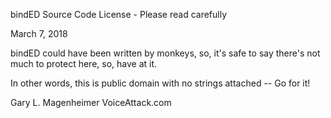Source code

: bindED Source Code License - Please read carefully

March 7, 2018

bindED could have been written by monkeys, so, it's safe to say there's
not much to protect here, so, have at it.

In other words, this is public domain with no strings attached -- Go for it!


Gary L. Magenheimer
VoiceAttack.com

§

■ WHAT THE TASK ASKS ■
Transcribe the lines above word for word, from the heading through the closing signature, and omit the picture from your transcription.

■ ANSWER TO THIS TASK ■
Source code

: bindED Source Code License - Please read carefully

March 7, 2018

bindED could have been written by monkeys, so, it's safe to say there's
not much to protect here, so, have at it.

In other words, this is public domain with no strings attached -- Go for it!


Gary L. Magenheimer
VoiceAttack.com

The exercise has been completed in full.